Миновав залив Жонкиер (Александровский), Лаперуз бросил якорь в бухте Де-Кастри. Запас пресной воды у него подходил к концу, дров больше не было. Чем дальше, двигался он по Татарскому проливу, тем мельче тот становился. Лаперуз, придя к убеждению, что ему не удастся обогнуть Сахалин с севера, и, опасаясь, что выбраться из мелководья, куда он зашел, он сможет лишь через Сангарский пролив (пролив Цугару), расположенный между островами Хоккайдо и Хондо, решил задержаться в бухте Де-Кастри не больше чем на пять дней – срок, совершенно необходимый для пополнения запасов.

На островке установили астрономические приборы; плотники тем временем валили лес, а матросы наполняли бочки водой.

## [Задание 1]
Кратко изложите отрывок о стоянке Лаперуза в бухте Де-Кастри в двух предложениях.
Отрывок и приведённые далее строки никак не связаны между собой.

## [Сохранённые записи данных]
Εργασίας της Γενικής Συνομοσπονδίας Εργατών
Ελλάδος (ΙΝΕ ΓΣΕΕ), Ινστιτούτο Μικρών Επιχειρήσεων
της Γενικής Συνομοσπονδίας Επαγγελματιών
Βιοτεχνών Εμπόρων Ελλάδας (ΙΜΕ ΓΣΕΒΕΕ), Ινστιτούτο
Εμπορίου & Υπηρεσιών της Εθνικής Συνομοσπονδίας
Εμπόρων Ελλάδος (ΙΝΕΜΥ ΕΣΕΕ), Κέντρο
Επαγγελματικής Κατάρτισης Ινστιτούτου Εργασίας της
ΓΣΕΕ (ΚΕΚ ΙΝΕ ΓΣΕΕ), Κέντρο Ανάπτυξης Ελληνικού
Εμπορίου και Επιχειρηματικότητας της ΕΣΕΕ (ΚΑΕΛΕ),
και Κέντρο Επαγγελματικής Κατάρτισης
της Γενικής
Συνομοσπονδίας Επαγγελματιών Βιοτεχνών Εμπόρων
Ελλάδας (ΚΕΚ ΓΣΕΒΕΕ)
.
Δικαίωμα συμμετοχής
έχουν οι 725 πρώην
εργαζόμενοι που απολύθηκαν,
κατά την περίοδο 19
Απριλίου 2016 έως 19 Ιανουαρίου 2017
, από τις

## [Задание 2]
Оформите как JSON-список строк часть строк данных от самого начала до строки, содержащей "έχουν οι 725 πρώην", включительно. Каждая строка должна стать отдельным элементом, пустые строки пропустите.

## [Решение 1]
Миновав залив Жонкиер, Лаперуз бросил якорь в бухте Де-Кастри: пресная вода у него заканчивалась, а дров не осталось. Убедившись, что обогнуть Сахалин с севера не удастся, он решил пробыть в бухте не больше пяти дней, чтобы пополнить запасы, и за это время на островке установили астрономические приборы, плотники валили лес, а матросы наполняли бочки водой.

## [Решение 2]
[
  "Εργασίας της Γενικής Συνομοσπονδίας Εργατών",
  "Ελλάδος (ΙΝΕ ΓΣΕΕ), Ινστιτούτο Μικρών Επιχειρήσεων",
  "της Γενικής Συνομοσπονδίας Επαγγελματιών",
  "Βιοτεχνών Εμπόρων Ελλάδας (ΙΜΕ ΓΣΕΒΕΕ), Ινστιτούτο",
  "Εμπορίου & Υπηρεσιών της Εθνικής Συνομοσπονδίας",
  "Εμπόρων Ελλάδος (ΙΝΕΜΥ ΕΣΕΕ), Κέντρο",
  "Επαγγελματικής Κατάρτισης Ινστιτούτου Εργασίας της",
  "ΓΣΕΕ (ΚΕΚ ΙΝΕ ΓΣΕΕ), Κέντρο Ανάπτυξης Ελληνικού",
  "Εμπορίου και Επιχειρηματικότητας της ΕΣΕΕ (ΚΑΕΛΕ),",
  "και Κέντρο Επαγγελματικής Κατάρτισης",
  "της Γενικής",
  "Συνομοσπονδίας Επαγγελματιών Βιοτεχνών Εμπόρων",
  "Ελλάδας (ΚΕΚ ΓΣΕΒΕΕ)",
  ".",
  "Δικαίωμα συμμετοχής",
  "έχουν οι 725 πρώην"
]